*** Opening of SOURCE RECORDS ***
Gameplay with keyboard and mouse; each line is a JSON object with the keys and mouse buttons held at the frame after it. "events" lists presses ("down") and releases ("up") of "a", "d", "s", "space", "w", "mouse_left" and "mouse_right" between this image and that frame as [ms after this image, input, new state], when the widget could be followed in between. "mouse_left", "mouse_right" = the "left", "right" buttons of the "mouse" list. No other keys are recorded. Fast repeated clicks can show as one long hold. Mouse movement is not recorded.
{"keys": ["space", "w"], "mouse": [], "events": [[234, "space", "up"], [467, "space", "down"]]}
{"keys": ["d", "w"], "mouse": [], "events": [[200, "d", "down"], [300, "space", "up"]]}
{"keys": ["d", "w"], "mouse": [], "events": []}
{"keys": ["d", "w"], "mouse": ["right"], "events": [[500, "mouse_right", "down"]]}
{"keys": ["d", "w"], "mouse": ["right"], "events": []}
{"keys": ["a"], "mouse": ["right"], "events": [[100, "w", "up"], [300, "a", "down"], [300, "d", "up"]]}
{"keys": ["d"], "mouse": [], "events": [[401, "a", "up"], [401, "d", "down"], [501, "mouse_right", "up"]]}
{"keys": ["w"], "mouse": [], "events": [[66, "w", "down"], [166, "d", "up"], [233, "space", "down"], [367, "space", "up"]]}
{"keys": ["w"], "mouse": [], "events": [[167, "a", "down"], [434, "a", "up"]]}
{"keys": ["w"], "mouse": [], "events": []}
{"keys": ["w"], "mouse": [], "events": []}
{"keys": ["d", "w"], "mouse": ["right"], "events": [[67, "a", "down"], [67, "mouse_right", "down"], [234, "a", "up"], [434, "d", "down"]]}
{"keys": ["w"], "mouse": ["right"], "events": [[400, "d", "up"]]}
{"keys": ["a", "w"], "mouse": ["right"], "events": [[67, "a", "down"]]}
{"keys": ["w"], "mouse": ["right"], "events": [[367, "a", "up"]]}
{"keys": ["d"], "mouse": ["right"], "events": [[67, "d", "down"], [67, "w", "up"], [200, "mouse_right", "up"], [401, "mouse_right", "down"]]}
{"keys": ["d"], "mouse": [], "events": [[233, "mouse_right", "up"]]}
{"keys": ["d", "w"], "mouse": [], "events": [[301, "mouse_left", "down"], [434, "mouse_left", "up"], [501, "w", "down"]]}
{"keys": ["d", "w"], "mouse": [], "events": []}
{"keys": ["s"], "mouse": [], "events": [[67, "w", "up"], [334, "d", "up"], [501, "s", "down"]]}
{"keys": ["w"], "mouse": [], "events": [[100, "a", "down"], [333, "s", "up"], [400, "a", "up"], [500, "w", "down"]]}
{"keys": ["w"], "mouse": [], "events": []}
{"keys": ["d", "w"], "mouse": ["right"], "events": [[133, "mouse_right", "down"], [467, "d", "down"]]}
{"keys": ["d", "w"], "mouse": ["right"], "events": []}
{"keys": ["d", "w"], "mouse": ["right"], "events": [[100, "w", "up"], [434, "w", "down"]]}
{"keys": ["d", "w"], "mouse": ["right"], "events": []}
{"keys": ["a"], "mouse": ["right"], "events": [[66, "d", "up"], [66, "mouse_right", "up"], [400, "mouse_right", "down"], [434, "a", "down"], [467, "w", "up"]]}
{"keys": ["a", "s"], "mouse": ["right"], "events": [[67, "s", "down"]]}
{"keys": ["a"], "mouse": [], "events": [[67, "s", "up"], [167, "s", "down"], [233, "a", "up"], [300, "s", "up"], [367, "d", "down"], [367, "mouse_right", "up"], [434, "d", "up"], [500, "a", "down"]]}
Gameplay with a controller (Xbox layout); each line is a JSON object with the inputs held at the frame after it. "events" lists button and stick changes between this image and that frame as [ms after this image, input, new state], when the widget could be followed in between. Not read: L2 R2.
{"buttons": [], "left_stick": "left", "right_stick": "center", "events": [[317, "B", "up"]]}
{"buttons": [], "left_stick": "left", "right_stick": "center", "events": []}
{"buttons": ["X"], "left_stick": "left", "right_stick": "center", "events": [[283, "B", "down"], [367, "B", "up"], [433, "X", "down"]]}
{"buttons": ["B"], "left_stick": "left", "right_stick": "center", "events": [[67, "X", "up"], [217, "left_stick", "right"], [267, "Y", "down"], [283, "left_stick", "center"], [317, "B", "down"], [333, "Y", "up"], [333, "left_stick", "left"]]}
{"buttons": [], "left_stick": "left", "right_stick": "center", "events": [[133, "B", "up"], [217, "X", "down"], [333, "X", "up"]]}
*** Close of SOURCE RECORDS ***
__WORK REQUEST__. Exact copies of all the entries above should be returned.

__YOUR RESPONSE__.
Gameplay with keyboard and mouse; each line is a JSON object with the keys and mouse buttons held at the frame after it. "events" lists presses ("down") and releases ("up") of "a", "d", "s", "space", "w", "mouse_left" and "mouse_right" between this image and that frame as [ms after this image, input, new state], when the widget could be followed in between. "mouse_left", "mouse_right" = the "left", "right" buttons of the "mouse" list. No other keys are recorded. Fast repeated clicks can show as one long hold. Mouse movement is not recorded.
{"keys": ["space", "w"], "mouse": [], "events": [[234, "space", "up"], [467, "space", "down"]]}
{"keys": ["d", "w"], "mouse": [], "events": [[200, "d", "down"], [300, "space", "up"]]}
{"keys": ["d", "w"], "mouse": [], "events": []}
{"keys": ["d", "w"], "mouse": ["right"], "events": [[500, "mouse_right", "down"]]}
{"keys": ["d", "w"], "mouse": ["right"], "events": []}
{"keys": ["a"], "mouse": ["right"], "events": [[100, "w", "up"], [300, "a", "down"], [300, "d", "up"]]}
{"keys": ["d"], "mouse": [], "events": [[401, "a", "up"], [401, "d", "down"], [501, "mouse_right", "up"]]}
{"keys": ["w"], "mouse": [], "events": [[66, "w", "down"], [166, "d", "up"], [233, "space", "down"], [367, "space", "up"]]}
{"keys": ["w"], "mouse": [], "events": [[167, "a", "down"], [434, "a", "up"]]}
{"keys": ["w"], "mouse": [], "events": []}
{"keys": ["w"], "mouse": [], "events": []}
{"keys": ["d", "w"], "mouse": ["right"], "events": [[67, "a", "down"], [67, "mouse_right", "down"], [234, "a", "up"], [434, "d", "down"]]}
{"keys": ["w"], "mouse": ["right"], "events": [[400, "d", "up"]]}
{"keys": ["a", "w"], "mouse": ["right"], "events": [[67, "a", "down"]]}
{"keys": ["w"], "mouse": ["right"], "events": [[367, "a", "up"]]}
{"keys": ["d"], "mouse": ["right"], "events": [[67, "d", "down"], [67, "w", "up"], [200, "mouse_right", "up"], [401, "mouse_right", "down"]]}
{"keys": ["d"], "mouse": [], "events": [[233, "mouse_right", "up"]]}
{"keys": ["d", "w"], "mouse": [], "events": [[301, "mouse_left", "down"], [434, "mouse_left", "up"], [501, "w", "down"]]}
{"keys": ["d", "w"], "mouse": [], "events": []}
{"keys": ["s"], "mouse": [], "events": [[67, "w", "up"], [334, "d", "up"], [501, "s", "down"]]}
{"keys": ["w"], "mouse": [], "events": [[100, "a", "down"], [333, "s", "up"], [400, "a", "up"], [500, "w", "down"]]}
{"keys": ["w"], "mouse": [], "events": []}
{"keys": ["d", "w"], "mouse": ["right"], "events": [[133, "mouse_right", "down"], [467, "d", "down"]]}
{"keys": ["d", "w"], "mouse": ["right"], "events": []}
{"keys": ["d", "w"], "mouse": ["right"], "events": [[100, "w", "up"], [434, "w", "down"]]}
{"keys": ["d", "w"], "mouse": ["right"], "events": []}
{"keys": ["a"], "mouse": ["right"], "events": [[66, "d", "up"], [66, "mouse_right", "up"], [400, "mouse_right", "down"], [434, "a", "down"], [467, "w", "up"]]}
{"keys": ["a", "s"], "mouse": ["right"], "events": [[67, "s", "down"]]}
{"keys": ["a"], "mouse": [], "events": [[67, "s", "up"], [167, "s", "down"], [233, "a", "up"], [300, "s", "up"], [367, "d", "down"], [367, "mouse_right", "up"], [434, "d", "up"], [500, "a", "down"]]}
Gameplay with a controller (Xbox layout); each line is a JSON object with the inputs held at the frame after it. "events" lists button and stick changes between this image and that frame as [ms after this image, input, new state], when the widget could be followed in between. Not read: L2 R2.
{"buttons": [], "left_stick": "left", "right_stick": "center", "events": [[317, "B", "up"]]}
{"buttons": [], "left_stick": "left", "right_stick": "center", "events": []}
{"buttons": ["X"], "left_stick": "left", "right_stick": "center", "events": [[283, "B", "down"], [367, "B", "up"], [433, "X", "down"]]}
{"buttons": ["B"], "left_stick": "left", "right_stick": "center", "events": [[67, "X", "up"], [217, "left_stick", "right"], [267, "Y", "down"], [283, "left_stick", "center"], [317, "B", "down"], [333, "Y", "up"], [333, "left_stick", "left"]]}
{"buttons": [], "left_stick": "left", "right_stick": "center", "events": [[133, "B", "up"], [217, "X", "down"], [333, "X", "up"]]}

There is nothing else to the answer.